Last year, South Carolina lawmakers passed strict new laws directed at ridding the state of illegal immigrants, particularly those who commit crimes. The laws closely mirror the controversial ones passed first by Arizona, which were challenged before the U.S. Supreme Court by the federal government.
The federal government also challenged South Carolina's new immigration laws in late 2011, and a federal judge blocked many of them, finding that they were unconstitutional. Those laws were then barred from taking effect at the beginning of the year.
But now the federal judge said he will need to consider the laws again in light of the Supreme Court's decision regarding Arizona's laws. Earlier this year, the Supreme Court struck down much of Arizona's new immigration policy, but left perhaps the most controversial portion standing: The "show me your papers" provision.

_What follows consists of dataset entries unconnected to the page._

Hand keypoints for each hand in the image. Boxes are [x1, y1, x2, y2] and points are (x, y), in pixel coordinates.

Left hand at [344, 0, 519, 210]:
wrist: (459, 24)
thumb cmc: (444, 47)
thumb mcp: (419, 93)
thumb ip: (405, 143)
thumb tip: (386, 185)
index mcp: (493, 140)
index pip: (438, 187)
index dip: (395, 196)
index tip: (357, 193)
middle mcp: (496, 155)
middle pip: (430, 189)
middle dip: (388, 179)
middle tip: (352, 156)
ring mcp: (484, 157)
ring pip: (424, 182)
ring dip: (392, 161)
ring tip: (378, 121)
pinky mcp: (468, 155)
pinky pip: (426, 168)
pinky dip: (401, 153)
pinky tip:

This provision requires officers to check the immigration status of people they pull over if they suspect the person could be in the country illegally. Opponents of the provision say it leads to racial profiling and is unconstitutional, but the Supreme Court said there hasn't been enough proof of that as of yet.
In South Carolina, one part of the new immigration policy that was allowed to go into effect essentially created an immigration task force that investigates criminal cases involving illegal immigrants. According to a statement from the state's top law enforcement official last month, the unit has been successful thus far.
The law enforcement top official said the eight-person unit focuses on building criminal cases against illegal immigrants who are accused of breaking the law in the state. He said the unit, which is the only one in the country to operate throughout the entire state instead of by county, is responsible for numerous arrests, but would not say exactly how many.